February 28, 2024, 11:00 am12:00 pm


TITLE:  "Expanding our gravitational view of the Universe with quantum interferometry”

ABSTRACT: From atom interferometry to laser interferometry, experiments are leveraging quantum mechanics to expand our gravitational view of the Universe. For atom interferometry, I’ll describe the long coherence times we have realized for cold atoms trapped in distant quantum superposition states, and show how such trapped interferometers uniquely enable new fundamental physics tests. For laser interferometry, I will describe how quantum enhancement is increasing the sensitivity of kilometer-scale gravitational wave (GW) observatories, and showcase the profound impacts of quantum metrology for GW astronomy. The Laser Interferometer Gravitational-wave Observatory (LIGO) operates at the limit of quantum noise to detect gravitational waves (GWs) from cataclysmic cosmic events, such as mergers of black hole and neutron star binaries. Such extreme events produce minute ripples in spacetime that propagate across our Universe, and briefly move our mirrors by a mere 0.000000000000000001 meters, just thousandths of the radius of a proton. To detect such small movements, the quantum nature of light fundamentally limits detector sensitivity, bounding how far we can see into the Universe with GWs. I will describe recent upgrades to our squeezer system at LIGO, which has overcome quantum back-action to reduce quantum noise across nearly the full astrophysical signal band from 10 Hz - 5 kHz.
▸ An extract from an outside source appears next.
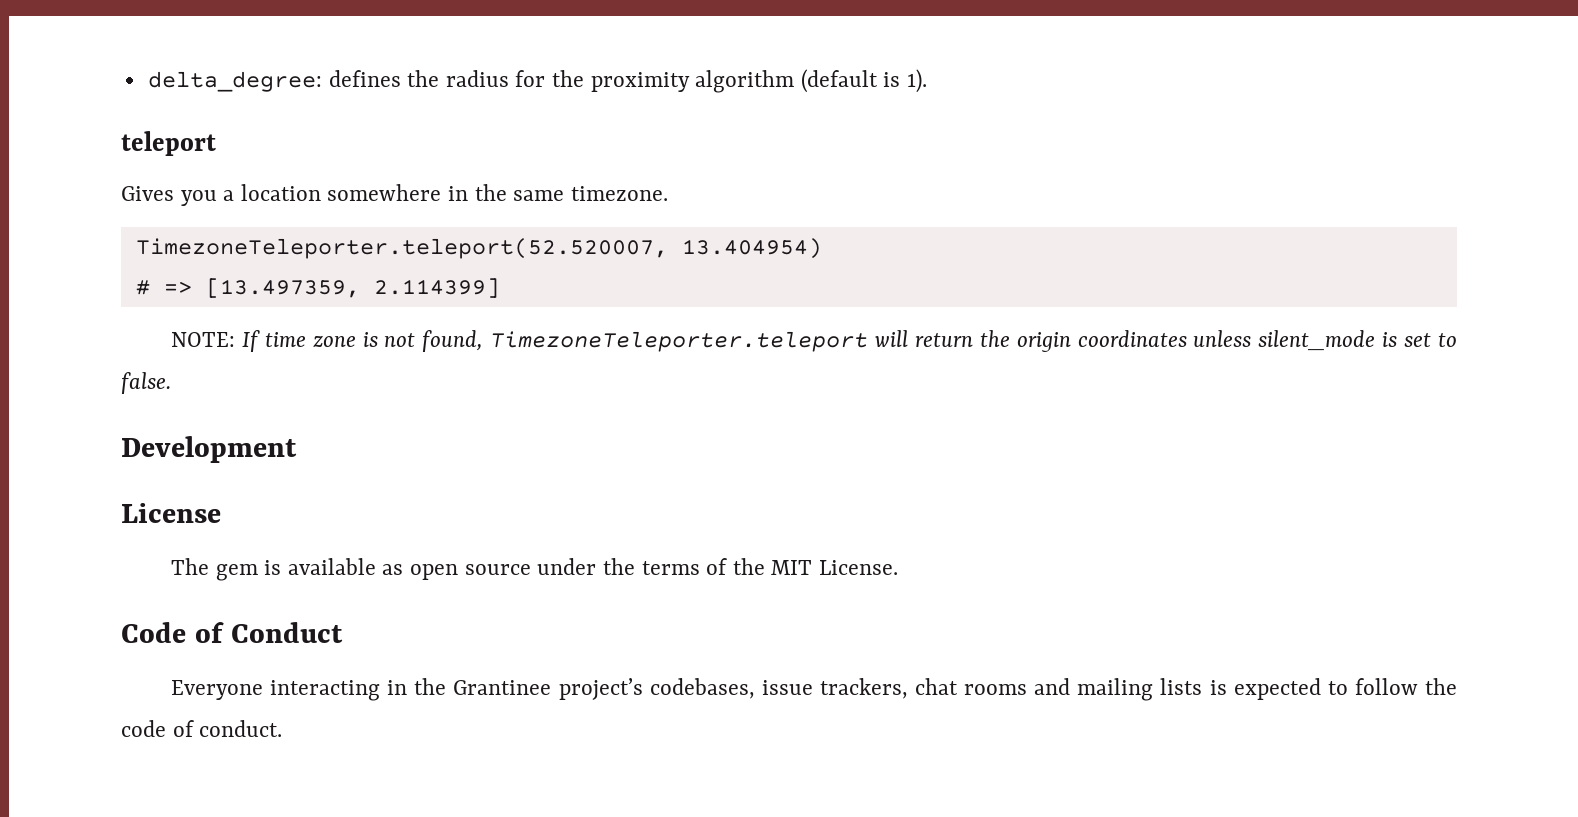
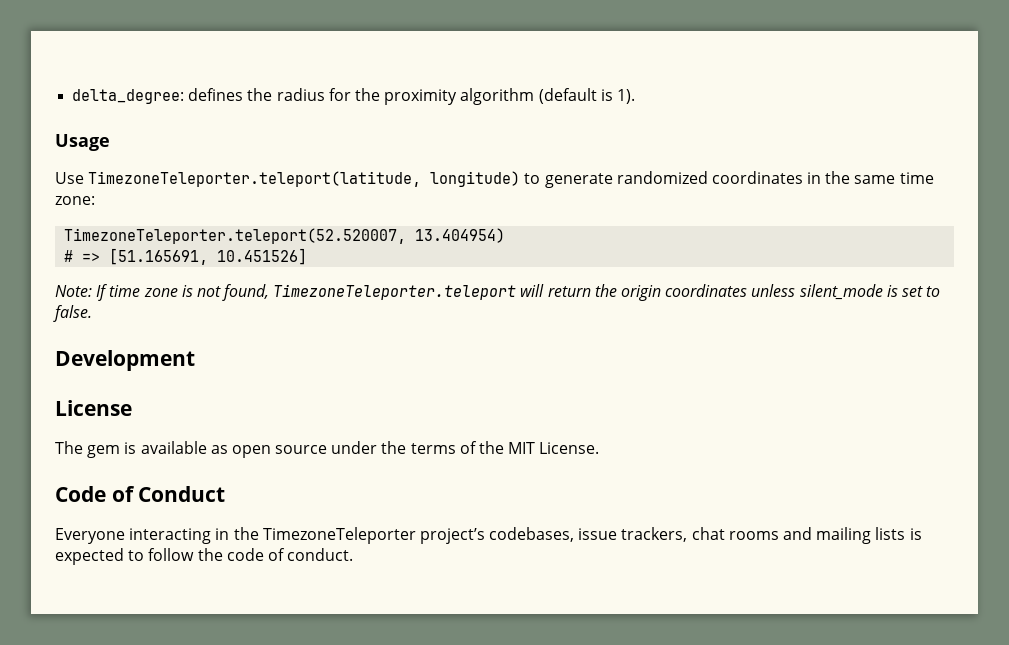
[121,131,216,156] [121,184,442,206] teleport // Gives you a location somewhere -> [55,134,110,151] [55,171,803,188] Usage // Use TimezoneTeleporter.teleport(latitude, longitude) to generate randomized coordinates
[570,186,668,201] timezone. -> [899,172,934,184] [55,196,95,205] time zone:
[205,278,500,298] [170,332,235,347] [13.497359, 2.114399] // NOTE: -> [109,248,308,265] [55,285,92,297] [51.165691, 10.451526] // Note:
[453,680,552,695] Grantinee -> [262,527,416,544] TimezoneTeleporter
For the ongoing fourth observing run of LIGO, this broadband quantum enhancement increases detection rates by over 65%, bringing GW detection rates from near-weekly to near-daily– just 9 years after the dawn of GW astrophysics. This is just the beginning of what quantum engineering can offer for fundamental physics, with applications from probing the macroscopic limits of quantum mechanics, to expanding the quantum-limited horizons of gravitational-wave astronomy.